One disconcerting development is the contamination of police or such other security force. They are there to protect, not to participate. The analysis of communal riots shows that the police are on the side of the Hindus if they are being chastised. Training institutions have to do a better job than they have been doing so far.

The Indian nation also has to put its act together. It cannot remain secular if communal parties, whether among Hindus, Muslims, Sikhs or Christians, operate freely. The constitution which ensures freedom of religion, even the right to propagate to every community, loses its slat when the culprits of the Babri Masjid demolition, of program in Gujarat, of killing in Delhi or destruction in Karnataka, remain unpunished. People have to rededicate themselves to secular ideals so as to evoke confidence among the minorities which at present live in uncertainty and even fear.14

I recall that when I was India's High Commissioner to the UK, the Soviet Union was tottering. Margaret Thatcher, the then British Prime Minister, told me about the advice she had tendered to Moscow: Learn from the example of India, which had stayed together for hundreds of years despite people professing different religions, following different castes and speaking different languages. She asked me what I attributed it to. It took me some time to explain to her that we in India did not divide things into black and white. We believed there was a grey area which we had been expanding for decades. That represented our pluralism and unity.

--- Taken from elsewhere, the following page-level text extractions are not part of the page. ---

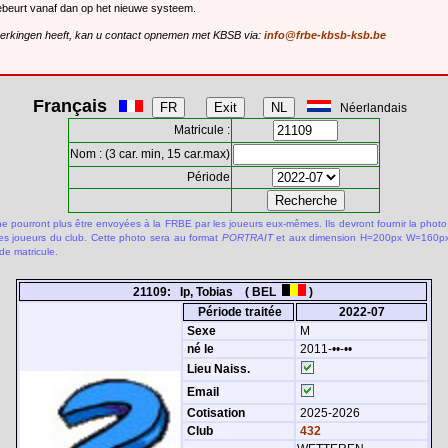
gebeurt vanaf dan op het nieuwe systeem.
merkingen heeft, kan u contact opnemen met KBSB via:
info@frbe-kbsb-ksb.be
Français
Néerlandais
Matricule :
Nom : (3 car. min, 15 car.max)
Période
 pourront plus être envoyées à la FRBE par les joueurs eux-mêmes. Ils devront fournir la photo
des joueurs du club. Cette photo sera au format
PORTRAIT
et aux dimension H=200px W=160px.
de matricule.
21109: Ip, Tobias ( BEL
)
Période traitée
2022-07
Sexe
M
né le
2011-••-••
Lieu Naiss.
Email
Cotisation
2025-2026
Club
432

Nearly 20 years later, I feel what I told Thatcher is changing to the detriment of our nation. The spirit of tolerance, or the sense of accommodation, which provided the quintessential glue to our integrity is drying up. Parties which are attempting to deny or defeat the ethos of secularism are harming the country's unity and its catholicity. They have their own agenda and want to pursue it even at the expense of the nation's unity. Methods do not matter to them.

I believe in the basic dictum that wrong means will not lead to right results. This is merely no longer an ethnical doctrine, but a practical proposition. India can disintegrate like the Soviet Union, if the nation does not awaken to the dangers of conflict. Political parties should eschew not only violence, but also the language of violence, which instills division and hatred. The situation is too uncertain to be complacent, particularly after what the Liberhan Commission report has said on the spread of communalism.